• [Requirement a]:
Can you extract the stretch of the listing from its start through the line containing "Частное предприятие ЛАБРАДОР-ТУР", repeating those lines exactly?

• [Selected extract]:
◇ ◇ ◇ ◇
None of these are permanent disqualifications. Shift your usage into daylight, add storage, or wait for the export-pricing reforms below, and several of these homes move into the “worth it” column.

Where the roof comes in — and where it doesn’t

The roof does matter; it’s just a tie-breaker, not the headline. What helps:

  • Direction. North-facing is ideal in New Zealand. East and west still work well, with the peak simply shifted earlier or later in the day. South-facing slopes are the weak spot.
  • Shade and pitch. A roof free of heavy shade from trees, chimneys, or a neighbour’s two-storey wall will comfortably out-earn a shaded one. Shade is the real performance-killer here, and it’s worth taking seriously.
  • Space and condition. You need room for a sensible 5–6.6 kW array — a dozen or more panels — on a roof that won’t need replacing soon.
◇ ◇ ◇ ◇
(Records contained in a dataset)
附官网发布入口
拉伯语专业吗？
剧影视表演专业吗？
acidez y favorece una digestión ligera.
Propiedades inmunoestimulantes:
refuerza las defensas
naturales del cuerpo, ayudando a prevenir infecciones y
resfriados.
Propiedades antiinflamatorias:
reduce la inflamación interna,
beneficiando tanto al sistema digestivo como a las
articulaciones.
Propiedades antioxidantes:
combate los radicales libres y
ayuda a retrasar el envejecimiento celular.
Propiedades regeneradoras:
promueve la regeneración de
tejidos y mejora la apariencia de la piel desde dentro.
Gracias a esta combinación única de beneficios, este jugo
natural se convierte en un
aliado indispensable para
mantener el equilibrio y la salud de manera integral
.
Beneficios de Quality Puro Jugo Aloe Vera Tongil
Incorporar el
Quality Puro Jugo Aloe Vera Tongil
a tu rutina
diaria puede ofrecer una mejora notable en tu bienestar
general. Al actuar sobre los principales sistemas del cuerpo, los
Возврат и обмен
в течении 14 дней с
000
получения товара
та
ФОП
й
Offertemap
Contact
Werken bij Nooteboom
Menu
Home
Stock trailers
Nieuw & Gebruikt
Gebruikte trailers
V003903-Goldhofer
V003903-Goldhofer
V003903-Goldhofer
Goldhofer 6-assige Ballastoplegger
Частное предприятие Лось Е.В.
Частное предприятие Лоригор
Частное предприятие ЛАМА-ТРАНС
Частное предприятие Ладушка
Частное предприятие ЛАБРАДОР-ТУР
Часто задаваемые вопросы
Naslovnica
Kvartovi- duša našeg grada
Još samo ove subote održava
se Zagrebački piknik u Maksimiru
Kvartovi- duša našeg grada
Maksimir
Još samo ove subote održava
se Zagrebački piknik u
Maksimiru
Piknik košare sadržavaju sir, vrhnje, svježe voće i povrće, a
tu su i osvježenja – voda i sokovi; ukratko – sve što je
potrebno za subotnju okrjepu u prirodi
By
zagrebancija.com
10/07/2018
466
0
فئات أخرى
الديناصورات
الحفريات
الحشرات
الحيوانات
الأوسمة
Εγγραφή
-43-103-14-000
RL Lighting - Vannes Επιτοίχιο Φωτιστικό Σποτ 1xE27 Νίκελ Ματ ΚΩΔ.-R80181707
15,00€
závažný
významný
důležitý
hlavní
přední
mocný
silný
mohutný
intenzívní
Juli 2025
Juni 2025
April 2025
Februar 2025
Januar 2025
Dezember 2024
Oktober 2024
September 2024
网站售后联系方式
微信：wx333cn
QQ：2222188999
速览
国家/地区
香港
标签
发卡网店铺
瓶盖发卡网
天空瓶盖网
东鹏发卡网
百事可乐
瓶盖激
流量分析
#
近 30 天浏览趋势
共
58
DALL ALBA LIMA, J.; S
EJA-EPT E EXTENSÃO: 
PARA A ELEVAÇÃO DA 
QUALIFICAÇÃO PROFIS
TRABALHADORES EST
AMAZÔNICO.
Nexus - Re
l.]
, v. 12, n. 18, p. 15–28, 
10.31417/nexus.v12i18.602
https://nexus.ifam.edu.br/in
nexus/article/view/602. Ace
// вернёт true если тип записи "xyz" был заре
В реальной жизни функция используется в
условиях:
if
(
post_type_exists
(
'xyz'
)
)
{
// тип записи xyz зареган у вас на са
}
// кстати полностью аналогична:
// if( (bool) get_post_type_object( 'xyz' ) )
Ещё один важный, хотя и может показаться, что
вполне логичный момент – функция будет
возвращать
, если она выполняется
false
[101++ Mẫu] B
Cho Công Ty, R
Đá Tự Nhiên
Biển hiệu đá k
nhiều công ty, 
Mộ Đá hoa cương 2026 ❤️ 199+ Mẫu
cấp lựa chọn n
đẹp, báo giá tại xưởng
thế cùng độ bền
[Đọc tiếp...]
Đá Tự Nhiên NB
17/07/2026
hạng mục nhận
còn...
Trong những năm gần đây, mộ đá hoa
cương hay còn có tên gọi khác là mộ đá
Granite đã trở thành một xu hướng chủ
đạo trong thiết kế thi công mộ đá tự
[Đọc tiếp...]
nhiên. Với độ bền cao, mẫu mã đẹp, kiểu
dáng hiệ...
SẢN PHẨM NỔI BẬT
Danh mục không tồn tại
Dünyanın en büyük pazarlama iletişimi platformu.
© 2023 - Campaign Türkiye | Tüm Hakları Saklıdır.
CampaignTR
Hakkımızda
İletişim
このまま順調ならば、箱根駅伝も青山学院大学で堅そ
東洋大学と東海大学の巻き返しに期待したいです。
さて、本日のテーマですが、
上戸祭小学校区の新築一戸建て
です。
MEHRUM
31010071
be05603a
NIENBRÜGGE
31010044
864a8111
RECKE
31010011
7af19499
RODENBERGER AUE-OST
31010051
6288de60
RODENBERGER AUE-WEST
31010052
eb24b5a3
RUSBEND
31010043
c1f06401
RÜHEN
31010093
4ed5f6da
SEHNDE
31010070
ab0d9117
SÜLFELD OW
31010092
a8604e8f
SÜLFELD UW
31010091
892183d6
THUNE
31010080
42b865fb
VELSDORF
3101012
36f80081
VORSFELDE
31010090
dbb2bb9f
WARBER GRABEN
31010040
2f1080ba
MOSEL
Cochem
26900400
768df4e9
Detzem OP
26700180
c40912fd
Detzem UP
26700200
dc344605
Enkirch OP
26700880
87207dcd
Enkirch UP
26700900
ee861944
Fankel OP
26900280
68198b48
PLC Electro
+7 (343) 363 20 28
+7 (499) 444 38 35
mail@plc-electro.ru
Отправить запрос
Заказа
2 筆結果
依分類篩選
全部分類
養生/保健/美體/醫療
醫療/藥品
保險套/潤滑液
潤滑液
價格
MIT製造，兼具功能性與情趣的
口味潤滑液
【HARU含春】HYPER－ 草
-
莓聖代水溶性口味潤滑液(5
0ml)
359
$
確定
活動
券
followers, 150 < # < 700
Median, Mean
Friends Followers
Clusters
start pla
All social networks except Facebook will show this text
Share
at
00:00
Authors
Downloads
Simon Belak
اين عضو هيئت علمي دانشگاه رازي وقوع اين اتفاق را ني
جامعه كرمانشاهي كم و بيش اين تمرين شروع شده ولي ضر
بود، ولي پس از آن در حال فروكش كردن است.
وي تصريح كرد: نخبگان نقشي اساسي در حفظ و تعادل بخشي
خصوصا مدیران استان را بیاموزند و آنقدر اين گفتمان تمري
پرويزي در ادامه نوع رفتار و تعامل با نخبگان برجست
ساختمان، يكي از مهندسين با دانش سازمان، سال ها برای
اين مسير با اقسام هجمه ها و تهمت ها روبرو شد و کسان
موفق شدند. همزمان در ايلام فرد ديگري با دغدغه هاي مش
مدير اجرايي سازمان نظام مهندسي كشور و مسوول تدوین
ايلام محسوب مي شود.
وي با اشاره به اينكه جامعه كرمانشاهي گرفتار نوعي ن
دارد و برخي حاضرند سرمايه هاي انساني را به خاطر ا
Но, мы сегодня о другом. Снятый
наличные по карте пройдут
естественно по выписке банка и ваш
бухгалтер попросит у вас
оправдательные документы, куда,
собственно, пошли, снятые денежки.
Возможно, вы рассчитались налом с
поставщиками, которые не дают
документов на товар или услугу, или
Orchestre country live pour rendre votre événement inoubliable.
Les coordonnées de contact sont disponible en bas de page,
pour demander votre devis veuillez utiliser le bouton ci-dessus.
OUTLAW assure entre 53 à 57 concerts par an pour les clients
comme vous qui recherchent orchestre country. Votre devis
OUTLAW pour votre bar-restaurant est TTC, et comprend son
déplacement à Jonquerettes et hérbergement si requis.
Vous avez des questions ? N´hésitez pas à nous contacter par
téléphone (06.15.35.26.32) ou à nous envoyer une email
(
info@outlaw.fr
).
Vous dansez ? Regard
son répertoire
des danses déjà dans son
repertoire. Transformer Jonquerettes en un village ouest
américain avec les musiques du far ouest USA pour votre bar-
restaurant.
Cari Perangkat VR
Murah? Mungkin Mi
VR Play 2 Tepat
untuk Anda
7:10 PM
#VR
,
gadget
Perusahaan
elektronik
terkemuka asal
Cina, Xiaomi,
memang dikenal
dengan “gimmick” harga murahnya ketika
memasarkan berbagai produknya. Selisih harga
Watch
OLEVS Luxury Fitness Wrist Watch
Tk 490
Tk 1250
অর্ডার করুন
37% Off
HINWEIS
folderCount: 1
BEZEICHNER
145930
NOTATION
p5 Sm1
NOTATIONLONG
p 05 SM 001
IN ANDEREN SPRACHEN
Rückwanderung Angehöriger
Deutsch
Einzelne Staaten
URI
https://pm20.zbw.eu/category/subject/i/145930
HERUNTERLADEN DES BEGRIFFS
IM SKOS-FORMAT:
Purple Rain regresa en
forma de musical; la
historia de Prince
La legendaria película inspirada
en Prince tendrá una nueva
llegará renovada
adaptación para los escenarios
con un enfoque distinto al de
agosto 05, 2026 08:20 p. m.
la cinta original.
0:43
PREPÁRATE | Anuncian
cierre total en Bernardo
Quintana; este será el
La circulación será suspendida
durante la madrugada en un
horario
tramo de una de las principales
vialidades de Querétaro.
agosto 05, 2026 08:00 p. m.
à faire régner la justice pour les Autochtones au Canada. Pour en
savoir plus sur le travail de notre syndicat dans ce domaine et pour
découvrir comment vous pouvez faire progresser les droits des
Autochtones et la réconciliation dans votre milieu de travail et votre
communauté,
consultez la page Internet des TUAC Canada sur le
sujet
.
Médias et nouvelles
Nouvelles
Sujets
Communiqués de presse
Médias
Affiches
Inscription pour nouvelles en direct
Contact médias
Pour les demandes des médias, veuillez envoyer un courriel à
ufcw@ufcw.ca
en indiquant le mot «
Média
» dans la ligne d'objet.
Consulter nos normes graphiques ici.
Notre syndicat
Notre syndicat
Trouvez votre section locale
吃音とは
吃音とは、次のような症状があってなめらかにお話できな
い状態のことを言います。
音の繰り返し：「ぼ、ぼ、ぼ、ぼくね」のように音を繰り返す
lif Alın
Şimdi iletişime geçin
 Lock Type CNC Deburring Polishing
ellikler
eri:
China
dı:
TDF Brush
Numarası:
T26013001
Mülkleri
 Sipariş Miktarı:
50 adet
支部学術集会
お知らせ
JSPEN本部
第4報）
◇ ◇ ◇ ◇
• [Requirement b]:
Do the following statements agree with the excerpt on solar roofs? Answer yes or no for each and quote the words from the excerpt that decide it.
(i) North-facing roofs are ideal in New Zealand.
(ii) East- and west-facing slopes are the weak spot.
(iii) A sensible array is 5–6.6 kW.

• [Written reply a]:
附官网发布入口
拉伯语专业吗？
剧影视表演专业吗？
acidez y favorece una digestión ligera.
Propiedades inmunoestimulantes:
refuerza las defensas
naturales del cuerpo, ayudando a prevenir infecciones y
resfriados.
Propiedades antiinflamatorias:
reduce la inflamación interna,
beneficiando tanto al sistema digestivo como a las
articulaciones.
Propiedades antioxidantes:
combate los radicales libres y
ayuda a retrasar el envejecimiento celular.
Propiedades regeneradoras:
promueve la regeneración de
tejidos y mejora la apariencia de la piel desde dentro.
Gracias a esta combinación única de beneficios, este jugo
natural se convierte en un
aliado indispensable para
mantener el equilibrio y la salud de manera integral
.
Beneficios de Quality Puro Jugo Aloe Vera Tongil
Incorporar el
Quality Puro Jugo Aloe Vera Tongil
a tu rutina
diaria puede ofrecer una mejora notable en tu bienestar
general. Al actuar sobre los principales sistemas del cuerpo, los
Возврат и обмен
в течении 14 дней с
000
получения товара
та
ФОП
й
Offertemap
Contact
Werken bij Nooteboom
Menu
Home
Stock trailers
Nieuw & Gebruikt
Gebruikte trailers
V003903-Goldhofer
V003903-Goldhofer
V003903-Goldhofer
Goldhofer 6-assige Ballastoplegger
Частное предприятие Лось Е.В.
Частное предприятие Лоригор
Частное предприятие ЛАМА-ТРАНС
Частное предприятие Ладушка
Частное предприятие ЛАБРАДОР-ТУР

• [Written reply b]:
(i) Yes: "North-facing is ideal in New Zealand."
(ii) No: "South-facing slopes are the weak spot."
(iii) Yes: "You need room for a sensible 5–6.6 kW array"